[Opening SUPPLIED RECORDS section]

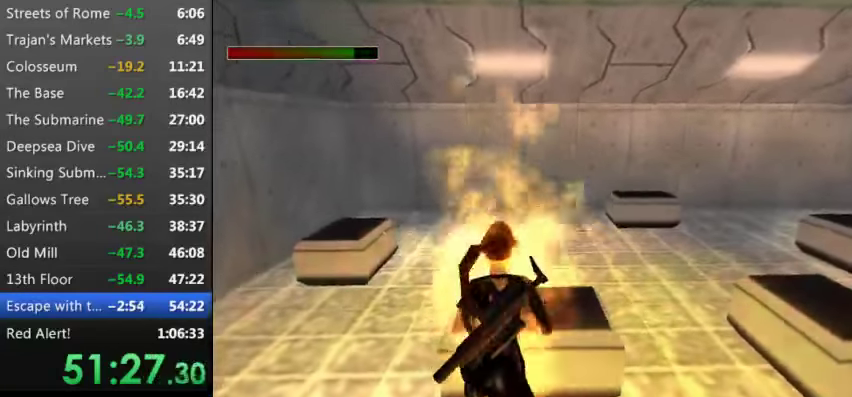
{"keys": ["9", "right"], "events": [[33, "9", "down"], [133, "9", "up"], [233, "9", "down"], [333, "9", "up"], [466, "9", "down"]]}
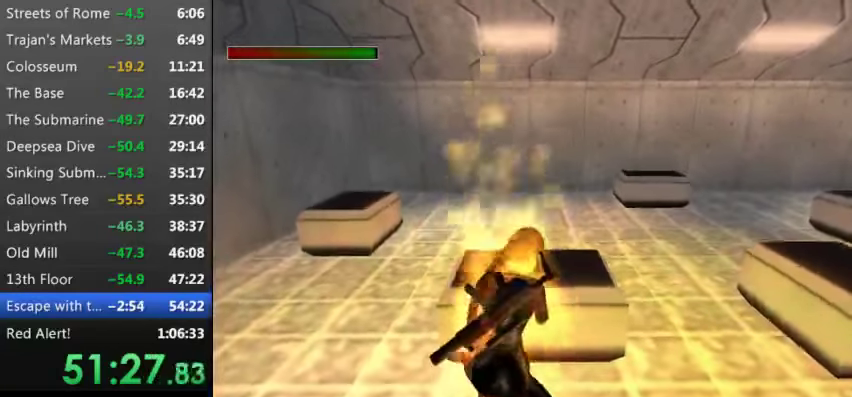
{"keys": ["right"], "events": [[66, "9", "up"], [133, "9", "down"], [233, "9", "up"], [333, "9", "down"], [466, "9", "up"]]}
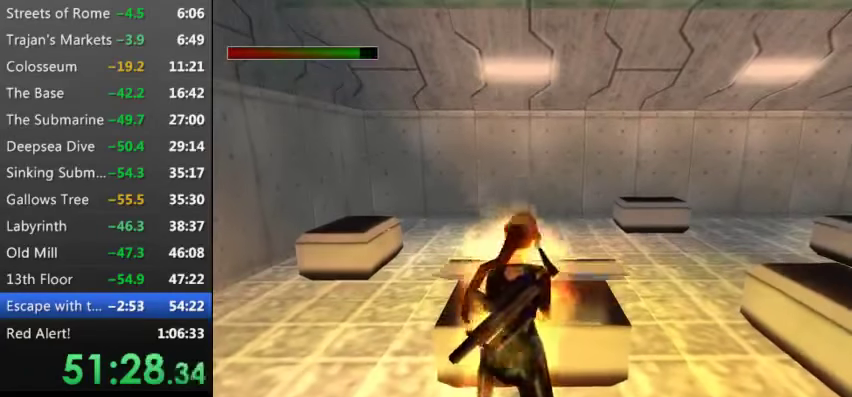
{"keys": ["9", "right"], "events": [[66, "9", "down"], [166, "9", "up"], [266, "9", "down"], [400, "9", "up"], [500, "9", "down"]]}
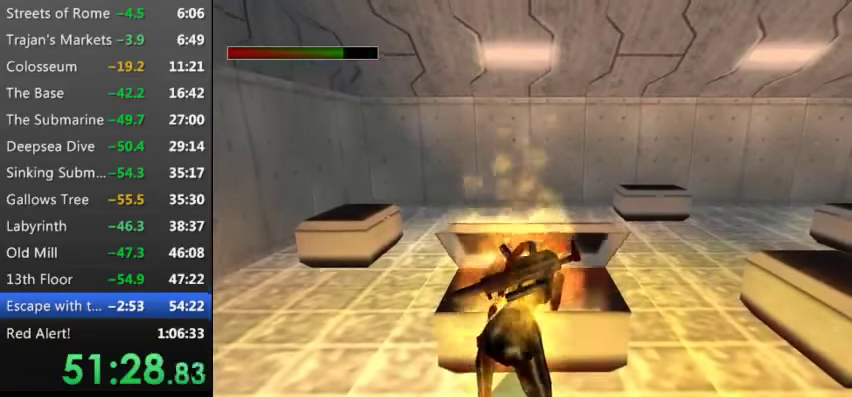
{"keys": ["9", "right"], "events": [[66, "9", "up"], [166, "9", "down"], [266, "9", "up"], [367, "9", "down"]]}
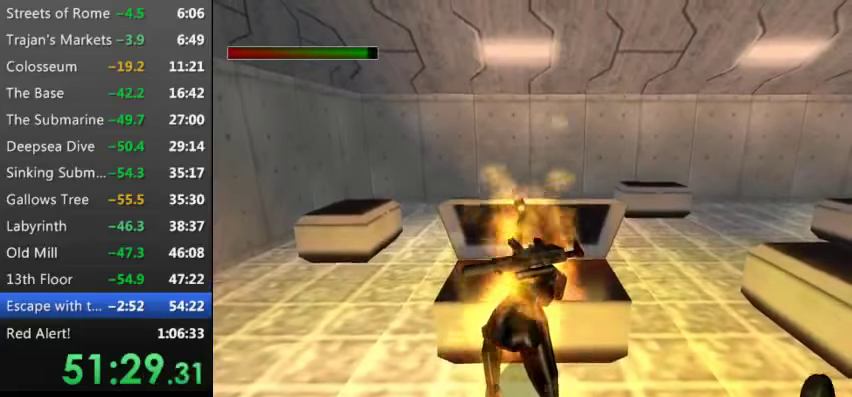
{"keys": ["right"], "events": [[67, "9", "up"], [133, "9", "down"], [233, "9", "up"], [367, "9", "down"], [467, "9", "up"]]}
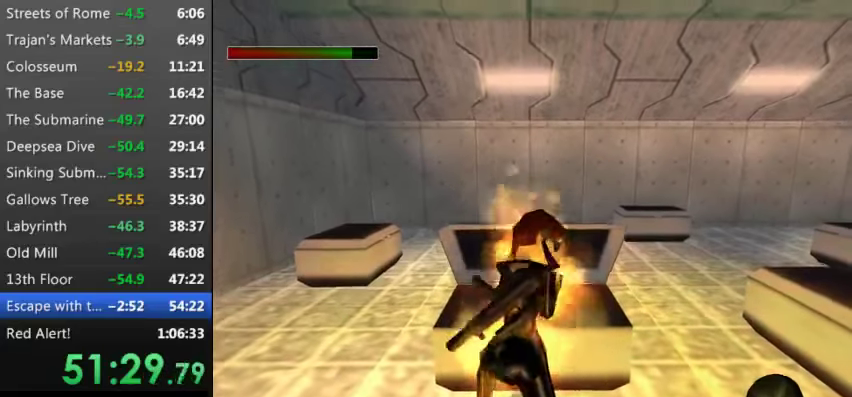
{"keys": ["right"], "events": [[100, "9", "down"], [233, "9", "up"], [333, "9", "down"], [433, "9", "up"]]}
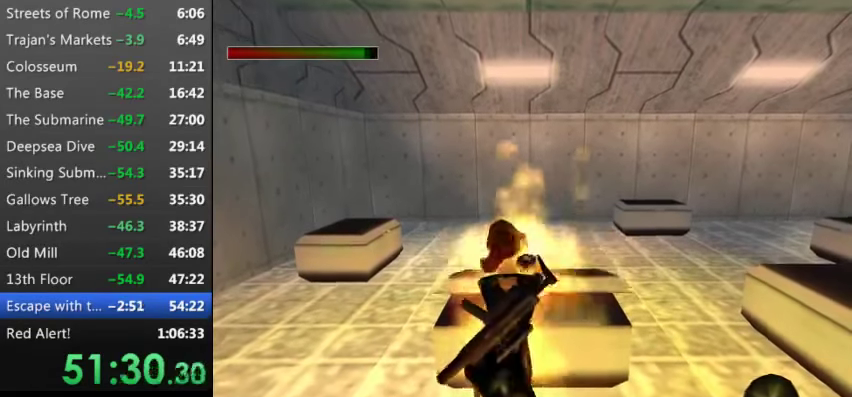
{"keys": ["right"], "events": [[67, "9", "down"], [167, "9", "up"], [300, "9", "down"], [400, "9", "up"]]}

[Closing SUPPLIED RECORDS section]

INSTRUCTIONS TO FOLLOW: Except for pictures, copy the records above exactly.

SOLUTION FOR THIS EXERCISE:
{"keys": ["9", "right"], "events": [[33, "9", "down"], [133, "9", "up"], [233, "9", "down"], [333, "9", "up"], [466, "9", "down"]]}
{"keys": ["right"], "events": [[66, "9", "up"], [133, "9", "down"], [233, "9", "up"], [333, "9", "down"], [466, "9", "up"]]}
{"keys": ["9", "right"], "events": [[66, "9", "down"], [166, "9", "up"], [266, "9", "down"], [400, "9", "up"], [500, "9", "down"]]}
{"keys": ["9", "right"], "events": [[66, "9", "up"], [166, "9", "down"], [266, "9", "up"], [367, "9", "down"]]}
{"keys": ["right"], "events": [[67, "9", "up"], [133, "9", "down"], [233, "9", "up"], [367, "9", "down"], [467, "9", "up"]]}
{"keys": ["right"], "events": [[100, "9", "down"], [233, "9", "up"], [333, "9", "down"], [433, "9", "up"]]}
{"keys": ["right"], "events": [[67, "9", "down"], [167, "9", "up"], [300, "9", "down"], [400, "9", "up"]]}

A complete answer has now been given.